Making House Calls with Dr. Victor Keidel. (original) (raw)
Dr. Victor Keidel liked to hunt, but doctoring took up most of his time. Sometimes he tied his hounds to the axel of his gig and took them along so he could do a little hunting between house calls.
Dr. Victor Keidel was the first Gillespie County physician to own a car. He delivered over 3,000 babies in his 50-year career and couldn't afford to be slow in races with the stork.
His first car was an Overland, and it was the 5th car purchased in the county. The car number, today's equivalent of a license plate, was number 5. He kept the number 5 until the state law regulating license plate numbers changed.

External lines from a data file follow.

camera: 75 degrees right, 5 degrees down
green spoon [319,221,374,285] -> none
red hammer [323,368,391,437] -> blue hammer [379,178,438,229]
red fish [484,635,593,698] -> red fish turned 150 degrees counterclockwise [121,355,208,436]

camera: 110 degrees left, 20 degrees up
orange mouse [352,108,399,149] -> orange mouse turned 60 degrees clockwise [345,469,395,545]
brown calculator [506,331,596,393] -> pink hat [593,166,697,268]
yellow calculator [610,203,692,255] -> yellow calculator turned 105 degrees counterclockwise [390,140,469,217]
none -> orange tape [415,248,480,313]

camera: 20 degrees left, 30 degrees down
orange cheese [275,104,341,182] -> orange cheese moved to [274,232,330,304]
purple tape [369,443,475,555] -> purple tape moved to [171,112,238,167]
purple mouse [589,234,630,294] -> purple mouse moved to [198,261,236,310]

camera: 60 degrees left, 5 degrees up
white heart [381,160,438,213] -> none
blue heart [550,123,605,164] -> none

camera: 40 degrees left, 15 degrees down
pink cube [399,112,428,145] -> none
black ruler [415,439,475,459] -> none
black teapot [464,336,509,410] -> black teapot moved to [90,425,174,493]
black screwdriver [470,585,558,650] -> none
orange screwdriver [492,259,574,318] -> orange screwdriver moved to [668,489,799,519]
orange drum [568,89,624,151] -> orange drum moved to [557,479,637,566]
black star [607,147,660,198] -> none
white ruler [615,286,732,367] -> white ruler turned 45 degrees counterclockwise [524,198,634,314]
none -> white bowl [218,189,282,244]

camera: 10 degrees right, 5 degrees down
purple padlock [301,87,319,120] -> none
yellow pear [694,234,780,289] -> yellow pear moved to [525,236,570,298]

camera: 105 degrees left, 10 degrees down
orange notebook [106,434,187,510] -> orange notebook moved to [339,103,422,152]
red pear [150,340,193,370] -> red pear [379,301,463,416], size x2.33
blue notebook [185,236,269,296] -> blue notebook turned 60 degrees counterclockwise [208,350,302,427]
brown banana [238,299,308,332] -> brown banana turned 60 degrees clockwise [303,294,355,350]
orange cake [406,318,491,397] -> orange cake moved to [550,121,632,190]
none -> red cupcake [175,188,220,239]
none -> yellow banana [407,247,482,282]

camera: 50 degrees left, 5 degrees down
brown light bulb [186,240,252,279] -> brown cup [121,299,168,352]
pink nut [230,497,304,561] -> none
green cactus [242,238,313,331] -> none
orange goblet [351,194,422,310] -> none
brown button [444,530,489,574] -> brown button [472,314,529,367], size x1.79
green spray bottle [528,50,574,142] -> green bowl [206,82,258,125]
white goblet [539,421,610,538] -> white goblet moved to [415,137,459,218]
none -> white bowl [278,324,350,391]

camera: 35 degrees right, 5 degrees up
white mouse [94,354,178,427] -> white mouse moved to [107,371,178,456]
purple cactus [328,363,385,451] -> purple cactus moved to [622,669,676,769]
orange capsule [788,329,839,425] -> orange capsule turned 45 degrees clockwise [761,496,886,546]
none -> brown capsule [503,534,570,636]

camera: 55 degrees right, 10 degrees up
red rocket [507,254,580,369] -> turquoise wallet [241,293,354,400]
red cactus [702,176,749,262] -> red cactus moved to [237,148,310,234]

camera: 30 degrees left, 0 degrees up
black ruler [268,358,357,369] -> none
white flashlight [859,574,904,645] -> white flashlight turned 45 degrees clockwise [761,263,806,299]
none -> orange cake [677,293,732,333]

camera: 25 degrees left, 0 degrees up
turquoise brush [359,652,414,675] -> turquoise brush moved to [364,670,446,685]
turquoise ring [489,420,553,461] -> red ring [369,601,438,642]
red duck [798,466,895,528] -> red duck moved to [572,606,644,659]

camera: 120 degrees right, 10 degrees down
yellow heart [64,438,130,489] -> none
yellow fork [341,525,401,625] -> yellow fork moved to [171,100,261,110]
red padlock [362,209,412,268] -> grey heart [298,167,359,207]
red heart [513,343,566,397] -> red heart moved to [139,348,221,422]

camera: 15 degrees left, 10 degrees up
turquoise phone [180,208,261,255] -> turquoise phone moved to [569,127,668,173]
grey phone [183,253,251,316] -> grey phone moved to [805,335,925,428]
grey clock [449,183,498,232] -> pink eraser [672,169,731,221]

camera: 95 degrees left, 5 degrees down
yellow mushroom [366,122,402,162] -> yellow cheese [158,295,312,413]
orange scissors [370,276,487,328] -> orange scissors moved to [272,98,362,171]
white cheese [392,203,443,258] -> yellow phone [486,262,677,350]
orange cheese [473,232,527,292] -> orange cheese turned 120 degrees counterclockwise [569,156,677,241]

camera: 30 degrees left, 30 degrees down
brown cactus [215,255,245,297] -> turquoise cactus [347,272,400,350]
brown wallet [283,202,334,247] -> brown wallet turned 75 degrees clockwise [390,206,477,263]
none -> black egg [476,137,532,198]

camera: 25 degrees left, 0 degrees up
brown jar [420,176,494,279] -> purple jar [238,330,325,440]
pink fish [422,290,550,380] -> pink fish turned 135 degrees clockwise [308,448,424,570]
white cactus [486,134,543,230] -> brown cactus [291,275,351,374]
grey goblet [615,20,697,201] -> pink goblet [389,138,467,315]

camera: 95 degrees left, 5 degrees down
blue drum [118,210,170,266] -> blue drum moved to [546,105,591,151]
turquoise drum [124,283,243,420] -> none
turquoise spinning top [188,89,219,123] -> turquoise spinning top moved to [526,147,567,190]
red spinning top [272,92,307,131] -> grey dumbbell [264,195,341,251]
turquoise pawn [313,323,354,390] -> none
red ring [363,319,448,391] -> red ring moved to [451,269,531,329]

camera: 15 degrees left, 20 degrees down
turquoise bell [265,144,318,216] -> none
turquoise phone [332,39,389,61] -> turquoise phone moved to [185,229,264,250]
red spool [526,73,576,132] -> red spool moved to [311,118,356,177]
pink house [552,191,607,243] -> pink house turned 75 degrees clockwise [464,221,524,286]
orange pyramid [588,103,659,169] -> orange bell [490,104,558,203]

A salesman sold Dr. Keidel on the idea of buying a car by telling him he could go out on a midnight call and be home in time for breakfast.
But a car had its drawbacks. Dr. Keidel's car once sat in a mud hole for 2 weeks, bogged up to the axels, before the ground dried enough to drag it out.
One night Dr. Victor Keidel made a house call to a sick man in Willow City. Woman's intuition told Mrs. Keidel (Clara Stieler) to go along.
On a particularly dangerous part of the road the headlamps on the car went out so Mrs. Keidel walked ahead of the car with a lantern. Then a storm came up, and a heavy rain put the lantern out.
Without a lantern, visibility was zero. Sitting in a car that dark and stormy night was like standing in a dark closet or at the bottom of a well.
To keep the car out of the ditch Mrs. Keidel ran ahead as far as she could at each flash of lightning and called to Dr, Keidel who drove to the sound of her voice. Then they would wait for the next lightning flash to go a little farther down the road.
Once when the river was out, Dr. Victor Keidel drove his car across the Pedernales railway tressel to reach a critically ill patient on the other side. His passenger decided the crossing was too risky and stayed behind.
Doctoring in the early days of Gillespie County was always an adventure. Sometimes getting there was an adventure in itself.